Dans cet entretien exclusif pour Le Diplomate, il partage son analyse sur le rôle pivot que l’Italie pourrait jouer dans la reconfiguration des relations entre les États-Unis, la Russie et l’Europe, notamment à travers l’évolution de la politique étrangère de la Première ministre Giorgia Meloni.

Propos recueillis par Roland Lombardi 

Le Diplomate : L’Italie a parfois été qualifiée de « pont » potentiel entre l’Ouest et l’Est de l’Europe et plus précisément entre les États-Unis et la Russie. Au regard de ses liens historiques avec les deux puissances, jusqu’où peut aller, selon vous, cette posture médiatrice de Rome sur la scène internationale ?

Emmanuel Goût : Tout d’abord merci de m’avoir convié à cette interview. La découverte pour moi du « Diplomate » a été fondamentale car, si les think tanks ou chaîne YouTube en mesure de rééquilibrer sérieusement l’information des médias main stream ne manquent pas, Le Diplomate s’impose par une ouverture d’esprit qui lui est propre, ce qui le rend indispensable à la constitution d’une réflexion personnelle. 

Une précision importante avant de répondre à vos questions : je suis Ambassadeur en Algérie pour le compte de la République de San Marin, soit dit en passant la plus ancienne république à la surface du globe, mais je tiens à préciser que je m’exprime ici à titre personnel et que mes propos n’engagent nullement la République de San Marin. Mais venons-en à votre question.

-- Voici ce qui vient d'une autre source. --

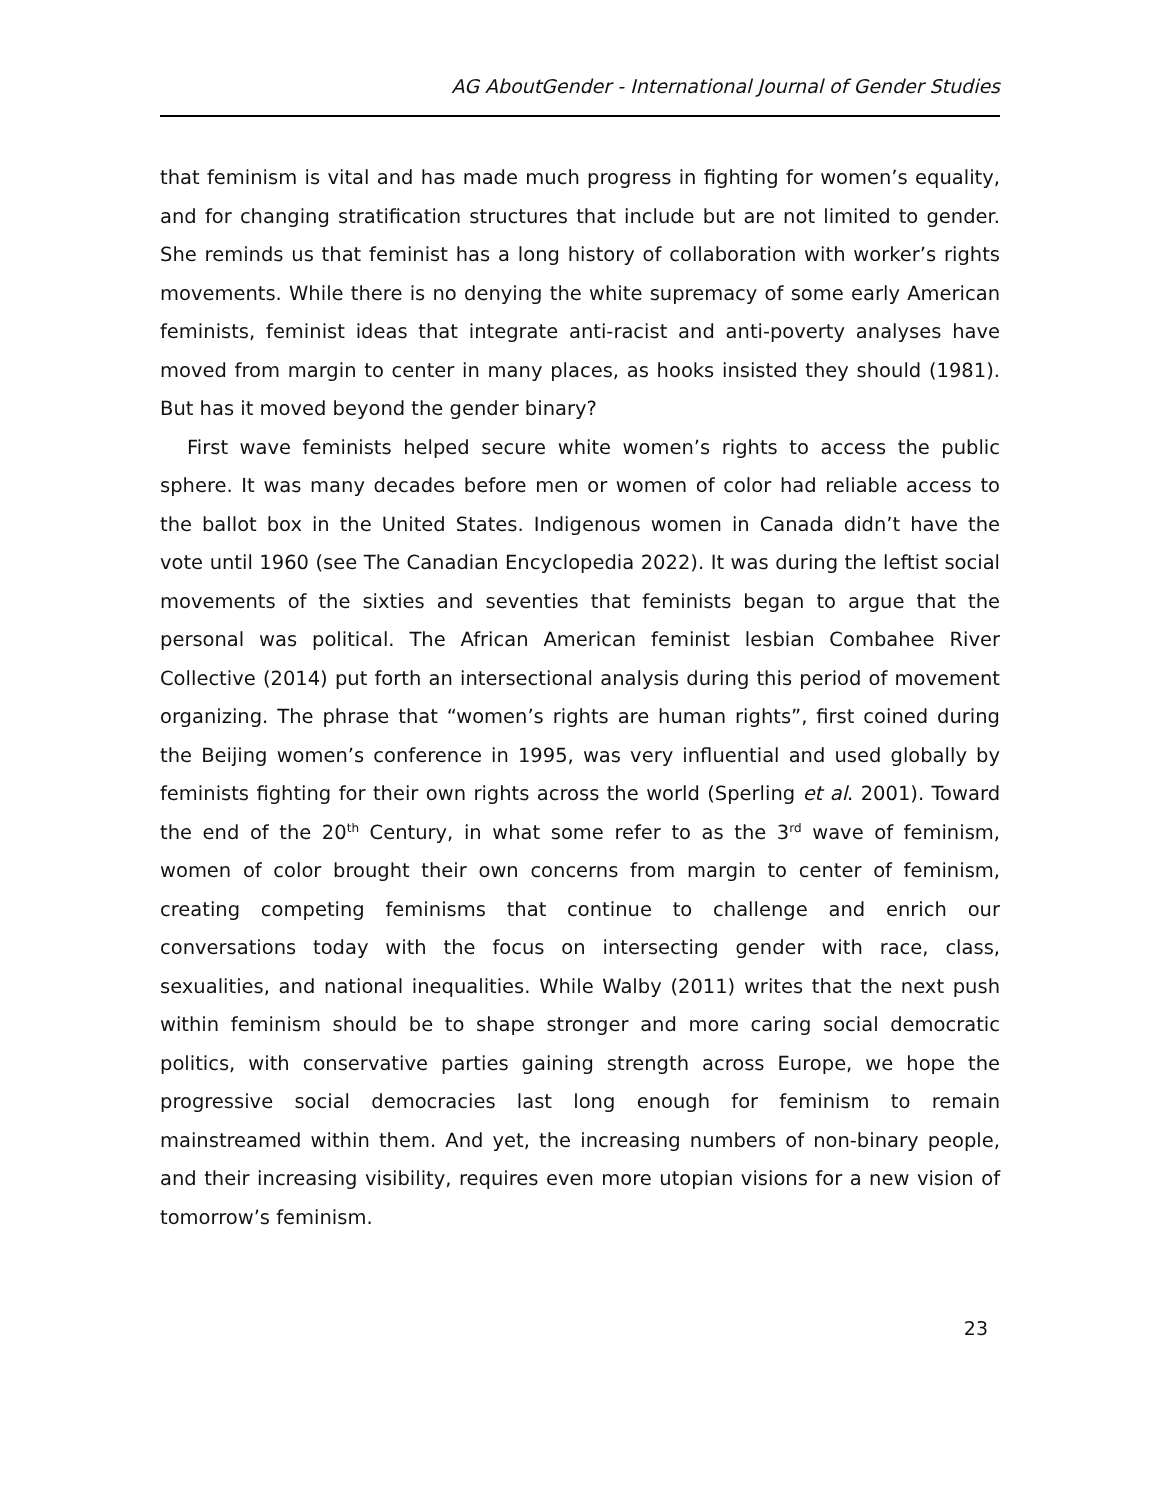AG AboutGender - International Journal of Gender Studies
that feminism is vital and has made much progress in fighting for women’s equality, and for changing stratification structures that include but are not limited to gender. She reminds us that feminist has a long history of collaboration with worker’s rights movements. While there is no denying the white supremacy of some early American feminists, feminist ideas that integrate anti-racist and anti-poverty analyses have moved from margin to center in many places, as hooks insisted they should (1981). But has it moved beyond the gender binary?
First wave feminists helped secure white women’s rights to access the public sphere. It was many decades before men or women of color had reliable access to the ballot box in the United States. Indigenous women in Canada didn’t have the vote until 1960 (see The Canadian Encyclopedia 2022). It was during the leftist social movements of the sixties and seventies that feminists began to argue that the personal was political. The African American feminist lesbian Combahee River Collective (2014) put forth an intersectional analysis during this period of movement organizing. The phrase that “women’s rights are human rights”, first coined during the Beijing women’s conference in 1995, was very influential and used globally by feminists fighting for their own rights across the world (Sperling et al. 2001). Toward the end of the 20<sup>th</sup> Century, in what some refer to as the 3<sup>rd</sup> wave of feminism, women of color brought their own concerns from margin to center of feminism, creating competing feminisms that continue to challenge and enrich our conversations today with the focus on intersecting gender with race, class, sexualities, and national inequalities. While Walby (2011) writes that the next push within feminism should be to shape stronger and more caring social democratic politics, with conservative parties gaining strength across Europe, we hope the progressive social democracies last long enough for feminism to remain mainstreamed within them. And yet, the increasing numbers of non-binary people, and their increasing visibility, requires even more utopian visions for a new vision of tomorrow’s feminism.
23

Un bref retour en arrière, indispensable : la chute de Mussolini et la résistance (1943) , la fin de la seconde guerre mondiale (1945), la naissance de la République italienne par voie de referendum (1946), en alternative à la monarchie, l’attachement de certains de ses leaders à l’idée européenne (Spinelli, De Gasperi) proche des aspirations de Jean Monnet, une vision qu’il est de plus en plus nécessaire d’interroger : une Europe réellement indépendante ou une Europe installée dans une perspective américaine de domination du monde alors que la guerre froide s’annonce déjà.

L’Italie très rapidement et probablement plus qu’aucune autre nation européenne est placée sous la surveillance attentive des USA car c’est le pays européen qui eut très vite le plus important Parti communiste, et la menace qu’un pays européen puisse passer sous contrôle communiste était bien entendu inacceptable pour les américains. 

Alors que les USA mettent en place l’opération Stay behind sur le continent européen et sous la direction d’un ancien nazi (voir le livre d’Eric Branca – le roman des damnés) , la branche italienne Gladio en devient l’un des bras armé plus puissant. Le communisme ne devait pas pouvoir l’emporter, une discrète mise sous tutelle de l’Italie se met en place: à titre d’exemples,  quel fut le rôle des USA dans l’Affaire Aldo Moro – je vous renvoie à la série extrêmement bien documentée « Esterno notte » de Belllochio. La menace communiste historiquement réduite, il n’en reste pas moins cette tutelle. C’est peut-être ainsi que l’on peut expliquer ce qui favorisa la chute de Craxi auquel les américains ne pardonnèrent jamais Sigonella et probablement plus tard celle de Berlusconi qui paie aussi le prix de l’amitié réelle avec Poutine et la Russie. Draghi, ancien premier ministre italien, aujourd’hui promoteur de l’endettement massif de l’Union Européenne, était considéré clairement un « allié » des américains…à Rome, alors que pendant plusieurs mois les USA n’avaient pas nommé de nouvel ambassadeur, et qu’  il était courant d’entendre dire que ce manquement ne posait aucun problème… « ils ont Draghi! ».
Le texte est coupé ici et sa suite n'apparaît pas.